Mechanism for due-diligence: The Way Ahead

When appointing arbitrators, it is helpful to gather pertinent details about their expertise and background to assess their fit for the specific case. One way to achieve this feat is by conducting one-on-one conversations with potential arbitrators, allowing the parties to learn from their past experiences relevant to your case's needs. Such discussions can expand upon or clarify the information provided in their disclosures under Schedule VI, offering a more comprehensive understanding of their suitability. The questions might delve into areas such as the nature and complexity of the arbitrations the person has previously adjudicated, the roles they have taken on, and their past performance in those cases, considering their level of preparedness, demeanour, and overall effectiveness.

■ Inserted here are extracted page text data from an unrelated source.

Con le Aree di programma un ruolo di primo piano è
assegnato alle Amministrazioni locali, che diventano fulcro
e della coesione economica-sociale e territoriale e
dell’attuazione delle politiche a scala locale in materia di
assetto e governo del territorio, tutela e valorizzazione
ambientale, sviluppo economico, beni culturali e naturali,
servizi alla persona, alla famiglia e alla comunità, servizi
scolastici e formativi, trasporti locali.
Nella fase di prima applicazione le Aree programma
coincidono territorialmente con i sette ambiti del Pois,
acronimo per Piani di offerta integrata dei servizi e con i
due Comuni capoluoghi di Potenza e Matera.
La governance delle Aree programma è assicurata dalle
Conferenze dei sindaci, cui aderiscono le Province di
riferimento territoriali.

Such due-diligence can even go beyond the scope of general information to avoid conflicts of interest. When evaluating arbitrators, there is no better approach than directly engaging with a party having first-hand experience with the candidate in question. They can offer valuable insights into how and why the candidate may be well-suited for the specific arbitration at hand by looking into prior arbitrations in which the arbitrator has participated (e.g., subject matter, dispute, complexity, amount at stake, period of appointment) as well as arbitrator’s performance on prior panels (e.g., grasp of issues, management skills, quality of work, disposition, preparedness) based on feedback from the former parties.

Conclusion

We can conclude that arbitrators are in a formidable and murky disposition, encompassing complex interactions with the stakeholders. These connections impose substantial obligations on them, necessitating diligent adherence to their responsibilities to avoid legal liabilities and potential damages. However, ensuring accountability for arbitrators can undergo a colossal overhaul by means of a methodical due-diligence mechanism stirred either by amendments or practices. The effective implementation of arbitral immunity must be balanced with mechanisms that ensure accountability and fairness which will further advance the common law principle that there lies no reason or scope for arbitrators to defend suits brought against them by disgruntled parties. India can further strengthen its position as a preferred destination for both domestic and international arbitration, aligning with global standards and facilitating just outcomes for all stakeholders involved in arbitration processes.

 

 

Disclaimer: The content and information in this note should not be construed as legal advice. This is merely a summary of the applicable provisions and not meant for any specific situation. The above explanations are merely to provide an insight of the term in question. Specific situations in a legal scenario are subject to the golden words, i.e. “it depends”.